* [任务说明]
A) 在关于 Shuffle read 的文档中,注释"Convert the Product2s to pairs since this is what downstream RDDs currently expect"后面的代码把数据转换成了什么形式?用一到三句话说明文中给出的理由。
B) 续写关于 Shuffle read 的文档,紧接最后一行代码往下写。

* [文档正文]
Shuffle read 是等到Mapper stage结束后才开始读取数据。边读取数据边处理,数据先放在内存,最后落盘。下面先介绍Shuffle read 的详细过程,然后分析这一个过程的内存使用。
Shuffle read过程
- ShuffledRDD的compute()方法
override def compute(split: Partition, context: TaskContext): Iterator[(K, C)] = {
val dep = dependencies.head.asInstanceOf[ShuffleDependency[K, V, C]]
SparkEnv.get.shuffleManager.getReader(dep.shuffleHandle, split.index, split.index + 1, context)
.read()
.asInstanceOf[Iterator[(K, C)]]
}
getReader()方法得到HashShuffleReader对象,然后调用HashShuffleReader的read()方法读取前一Stage中ShuffleMapTask生成的数据。
- HashShuffleReader的read()方法
override def read(): Iterator[Product2[K, C]] = {
val ser = Serializer.getSerializer(dep.serializer)
val iter = BlockStoreShuffleFetcher.fetch(handle.shuffleId, startPartition, context, ser)
val aggregatedIter: Iterator[Product2[K, C]] = if (dep.aggregator.isDefined) {
if (dep.mapSideCombine) {
new InterruptibleIterator(context, dep.aggregator.get.combineCombinersByKey(iter, context))
} else {
new InterruptibleIterator(context, dep.aggregator.get.combineValuesByKey(iter, context))
}
} else {
require(!dep.mapSideCombine, "Map-side combine without Aggregator specified!")
// Convert the Product2s to pairs since this is what downstream RDDs currently expect
iter.asInstanceOf[Iterator[Product2[K, C]]].map(pair => (pair._1, pair._2))

* [所给信息]
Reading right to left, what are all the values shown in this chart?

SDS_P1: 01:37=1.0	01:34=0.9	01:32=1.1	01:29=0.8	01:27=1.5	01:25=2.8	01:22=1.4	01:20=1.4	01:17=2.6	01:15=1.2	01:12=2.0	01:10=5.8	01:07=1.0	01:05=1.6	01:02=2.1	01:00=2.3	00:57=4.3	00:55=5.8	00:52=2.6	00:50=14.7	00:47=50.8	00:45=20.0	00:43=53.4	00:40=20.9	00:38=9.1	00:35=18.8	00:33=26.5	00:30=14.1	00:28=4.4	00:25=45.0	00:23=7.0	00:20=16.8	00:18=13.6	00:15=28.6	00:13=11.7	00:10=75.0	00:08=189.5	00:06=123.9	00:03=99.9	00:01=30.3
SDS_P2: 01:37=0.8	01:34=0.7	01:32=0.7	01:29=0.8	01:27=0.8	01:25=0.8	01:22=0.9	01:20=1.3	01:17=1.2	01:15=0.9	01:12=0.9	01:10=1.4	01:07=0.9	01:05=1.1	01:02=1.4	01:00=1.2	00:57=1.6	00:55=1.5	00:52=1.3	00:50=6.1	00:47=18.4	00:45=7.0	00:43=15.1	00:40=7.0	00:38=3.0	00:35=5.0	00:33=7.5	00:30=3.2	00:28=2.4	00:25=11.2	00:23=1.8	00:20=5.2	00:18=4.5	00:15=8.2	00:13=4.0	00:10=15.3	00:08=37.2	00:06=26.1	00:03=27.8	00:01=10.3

* [回答]
A) 在没有定义聚合器的分支中,这行代码把每个 Product2 转换成 (pair._1, pair._2) 形式的键值对。原因是下游的 RDD 目前期望接收的正是这种键值对。

B)
}
// Sort the output if there is a sort ordering defined.
dep.keyOrdering match {
case Some(keyOrd: Ordering[K]) =>
// Create an ExternalSorter to sort the data. Note that if spark.shuffle.spill is disabled,
// the ExternalSorter won't spill to disk.
val sorter = new ExternalSorter[K, C, C](ordering = Some(keyOrd), serializer = Some(ser))
sorter.insertAll(aggregatedIter)
context.taskMetrics.incMemoryBytesSpilled(sorter.memoryBytesSpilled)
context.taskMetrics.incDiskBytesSpilled(sorter.diskBytesSpilled)
sorter.iterator
case None =>
aggregatedIter
}
}
读取数据的主要流程:1. 获取待拉取数据的iterator;2. 使用AppendOnlyMap/ExternalAppendOnlyMap 做combine,这个过程和shuffle write一样;3. 如果需要对key排序,则使用ExternalSorter。groupByKey, reduceByKey, aggregateByKey不需要对key排序,sortByKey需要对key排序。下面讲述主要如何得到iterator。
- BlockStoreShuffleFetcher的fetch()方法
def fetch[T](
shuffleId: Int,
reduceId: Int,
context: TaskContext,
serializer: Serializer)
: Iterator[T] =
{
logDebug("Fetching outputs for shuffle %d, reduce %d".format(shuffleId, reduceId))
val blockManager = SparkEnv.get.blockManager
val startTime = System.currentTimeMillis
val statuses = SparkEnv.get.mapOutputTracker.getServerStatuses(shuffleId, reduceId)
logDebug("Fetching map output location for shuffle %d, reduce %d took %d ms".format(
shuffleId, reduceId, System.currentTimeMillis - startTime))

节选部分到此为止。